:: Selected excerpt ::

-- Opening Marker --

Google Groups no longer supports new Usenet posts or subscriptions. Historical content remains viewable.
Dismiss

Parallel prime counting revisited

1 view
Skip to first unread message

Albert van der Horst

unread,
Aug 27, 2010, 9:44:48 AM8/27/10
to
An update on the parallel prime counting program for the
SEAFORTH chip.

We are slowly getting more control and
the current program communicates with a PC.
It accepts an upper limit and gives as a result a count of primes,
plus a stream of numbers. Those are not sieved yet for lack of
resources and are possible prime (and could be connected to further
nodes.)
IN OUT
10 4
20 8
100 25
200 34 149 151 157 .. 193 199

The program can be sped up 6 fold by replacing the generator
by 2 generators, one for 6k+1 and one for 6k-1, later to
be merged.
They must be followed by 2 pipe lines of nodes that sieve by
5 7 11 13 17 19. Then only 51.1 % of the numbers are left,
such that the two streams can be merged.
23 29 41 } 23 29 31 37 41 43
31 37 43 }
Then it is business as usual.

Further down the line the stream is thinned out even more
and we could do several primes in a node.

So e.g. for the primes 101 103
Next multiples are 505 515, smallest is 505
Sieve all numbers up till 505.
Now the next multiples are 606 515 smallest is 515
Sieve all numbers up till 515.
Now the next multiples are 606 618 smallest is 606
Etc.
This requires 4 numbers to be stored. ( p k1.p q k2.q )
In this case: 101 505 103 515 | 101 606 103 618

(Actual programs would start at 101^2 103^2 but the idea
is the same.)

A non-trivial program exercise in the SEAFORTH world.

I start to worry about the following:
there is nowhere a buffering. If some node does a calculation
it stalls the whole pipe line. Of course it helps that fewer
and fewer numbers are streamed. Or is it?

Is it an idea to have nodes that just pass the input through?
They would act as one cell buffers.

Groetjes Albert

--
--
Albert van der Horst, UTRECHT,THE NETHERLANDS
Economic growth -- being exponential -- ultimately falters.

-- Closing Marker --

(Stored records)
-- Opening Marker --

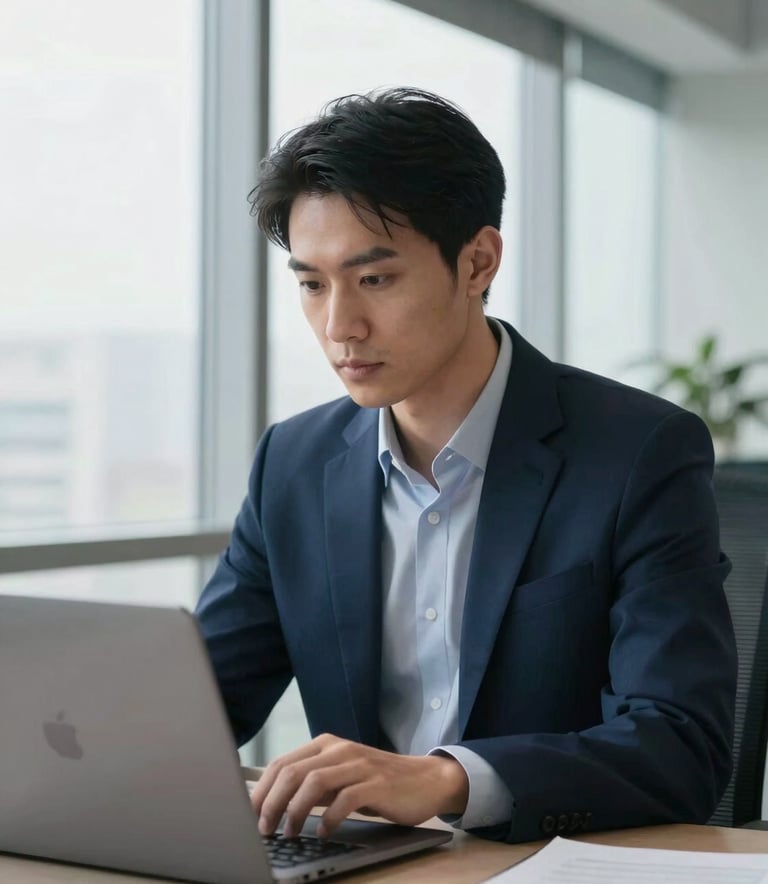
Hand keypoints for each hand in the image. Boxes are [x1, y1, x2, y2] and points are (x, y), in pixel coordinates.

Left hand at [249, 733, 468, 837]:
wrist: (425, 779)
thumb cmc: (377, 782)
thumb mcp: (340, 777)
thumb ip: (312, 783)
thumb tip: (273, 803)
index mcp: (326, 745)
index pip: (282, 763)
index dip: (262, 789)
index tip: (251, 814)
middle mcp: (339, 750)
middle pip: (292, 772)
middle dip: (272, 803)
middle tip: (265, 829)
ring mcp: (359, 765)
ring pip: (314, 783)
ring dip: (295, 811)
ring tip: (290, 833)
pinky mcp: (377, 783)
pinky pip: (345, 799)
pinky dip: (329, 818)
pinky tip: (324, 832)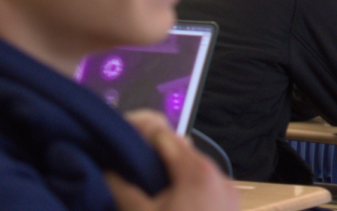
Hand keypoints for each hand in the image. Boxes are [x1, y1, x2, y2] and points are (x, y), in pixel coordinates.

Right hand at [106, 111, 239, 210]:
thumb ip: (123, 188)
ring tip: (148, 179)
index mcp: (197, 171)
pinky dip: (187, 184)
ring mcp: (228, 191)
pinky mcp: (230, 206)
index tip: (121, 133)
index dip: (139, 132)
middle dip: (156, 151)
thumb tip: (106, 170)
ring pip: (194, 167)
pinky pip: (206, 184)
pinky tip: (169, 196)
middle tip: (129, 157)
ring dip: (172, 169)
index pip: (164, 135)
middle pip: (181, 150)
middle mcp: (219, 175)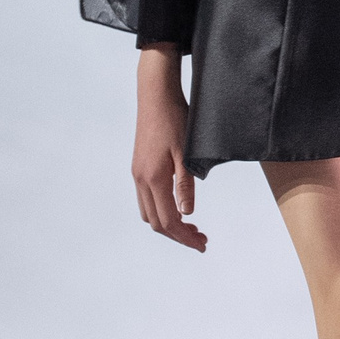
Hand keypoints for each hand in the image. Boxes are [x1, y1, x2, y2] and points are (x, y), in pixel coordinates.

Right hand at [133, 45, 206, 251]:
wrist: (156, 94)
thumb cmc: (175, 119)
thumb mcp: (187, 153)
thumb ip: (186, 185)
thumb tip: (187, 214)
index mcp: (153, 178)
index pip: (168, 221)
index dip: (185, 237)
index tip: (202, 244)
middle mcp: (141, 179)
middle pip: (156, 222)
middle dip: (178, 235)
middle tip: (201, 239)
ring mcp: (137, 173)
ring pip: (148, 212)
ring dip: (168, 224)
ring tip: (191, 226)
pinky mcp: (138, 166)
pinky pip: (145, 199)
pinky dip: (160, 210)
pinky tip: (176, 206)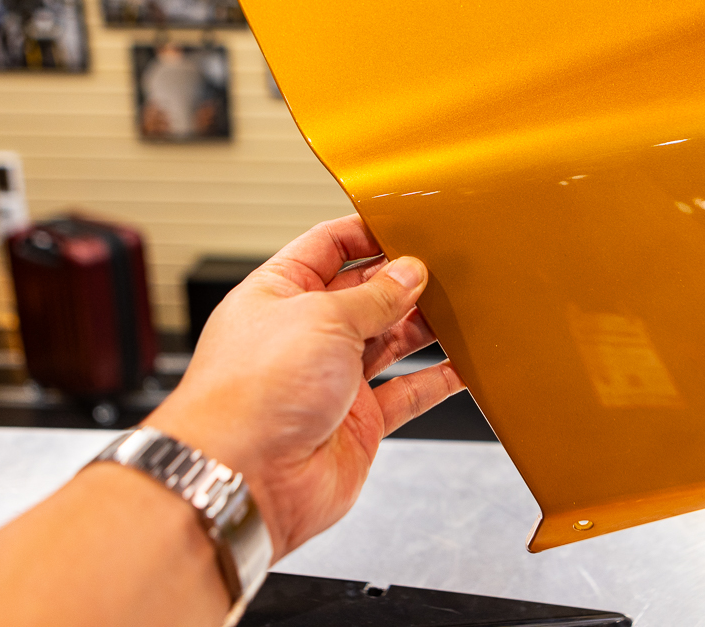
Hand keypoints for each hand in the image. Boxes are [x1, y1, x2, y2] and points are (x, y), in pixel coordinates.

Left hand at [145, 215, 464, 559]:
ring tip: (460, 307)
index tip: (408, 225)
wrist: (242, 479)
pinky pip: (406, 393)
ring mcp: (331, 380)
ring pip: (389, 342)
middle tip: (445, 268)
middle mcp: (303, 335)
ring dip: (424, 326)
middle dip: (403, 281)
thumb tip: (408, 274)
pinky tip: (461, 365)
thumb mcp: (322, 318)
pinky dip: (436, 380)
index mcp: (278, 294)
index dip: (367, 233)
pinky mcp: (357, 422)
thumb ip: (375, 296)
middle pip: (364, 294)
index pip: (327, 247)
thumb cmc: (252, 395)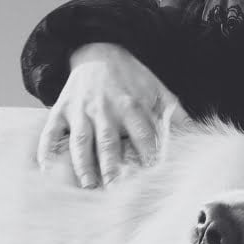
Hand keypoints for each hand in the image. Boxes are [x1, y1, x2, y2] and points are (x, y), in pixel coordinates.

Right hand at [36, 43, 179, 187]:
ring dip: (82, 165)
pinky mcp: (61, 110)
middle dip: (112, 168)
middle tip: (115, 193)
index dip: (148, 157)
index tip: (151, 180)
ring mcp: (80, 110)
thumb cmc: (132, 77)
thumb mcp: (158, 90)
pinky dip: (46, 150)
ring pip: (80, 141)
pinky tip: (46, 171)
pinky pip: (51, 132)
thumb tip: (197, 136)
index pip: (142, 136)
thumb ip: (177, 115)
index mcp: (131, 105)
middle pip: (109, 143)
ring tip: (86, 187)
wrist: (97, 50)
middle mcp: (105, 109)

-- Closing Marker --

:: Requirement 1 ::
Set down word for word the part of the post on parallel prime counting from "Now the next multiples are 606 515" up to and including "is the same.)".
:: Requirement 2 ::
For each statement, answer yes or no according to the post on parallel prime counting, and quote the words of the post that decide it. (a) The stream of numbers the program outputs has already been sieved. (b) Replacing the generator with one for 6k+1 and one for 6k-1 would speed the program up 6 fold. (c) Handling the two primes 101 and 103 in one node requires storing four numbers.
:: Requirement 3 ::
Extend the post on parallel prime counting, beginning after its final sentence.
The data have no connection to the post on parallel prime counting.

:: Final answer 1 ::
Now the next multiples are 606 515 smallest is 515
Sieve all numbers up till 515.
Now the next multiples are 606 618 smallest is 606
Etc.
This requires 4 numbers to be stored. ( p k1.p q k2.q )
In this case: 101 505 103 515 | 101 606 103 618

(Actual programs would start at 101^2 103^2 but the idea
is the same.)

:: Final answer 2 ::
(a) No: "Those are not sieved yet for lack of resources"
(b) Yes: "The program can be sped up 6 fold by replacing the generator by 2 generators, one for 6k+1 and one for 6k-1"
(c) Yes: "This requires 4 numbers to be stored."

:: Final answer 3 ::
albert@spe&ar&c.xs4all.nl &=n http://home.hccnet.nl/a.w.m.van.der.horst

Dennis

unread,
Aug 28, 2010, 1:52:46 PM8/28/10
to
On Aug 27, 6:44 am, Albert van der Horst <alb...@spenarnc.xs4all.nl>
wrote:

Optimizing the stalls in data streams across cores is the reason I
wrote the Timing Diagrams at http://code.google.com/p/vf-plugins/downloads/detail?name=Timing-4.zip.
Yes, you do end up with some nodes that just pass data and yes, a node
can do some data buffering. I haven't posted a good example of this,
but I am still playing with a DFT program that does this type of
thing.

DaR

Albert van der Horst

unread,
Sep 3, 2010, 12:56:07 PM9/3/10
to
In article <l7tcu...@spenarnc.xs4all.nl>,

Albert van der Horst <alb...@spenarnc.xs4all.nl> wrote:
>An update on the parallel prime counting program for the
>SEAFORTH chip.
>
>We are slowly getting more control and
>the current program communicates with a PC.
>It accepts an upper limit and gives as a result a count of primes,
>plus a stream of numbers. Those are not sieved yet for lack of
>resources and are possible prime (and could be connected to further
>nodes.)

Leon and I have reached a stable version that starts counting
at the first node where (comparing the prime of the node and
the limit) all sieving has been done.
With a 40 node SeaForth it can count primes till about 19.000
and returns the count over the serial interface to the
PC. For larger number it returns a preliminary count and a stream of
numbers, such that another chip could be appended to finish the job.

Note 1:
Very proud of translating `` BEGIN 2DUP < WHILE '' into the efficient
`` begin over not over + not -while ''

Note 2:
For the node terminal the standard rs232 code of seaforth is used (not shown).

Note 3:
Specifying all those nodes and their connections gets real cumbersome.
(Imagine a 144 node.)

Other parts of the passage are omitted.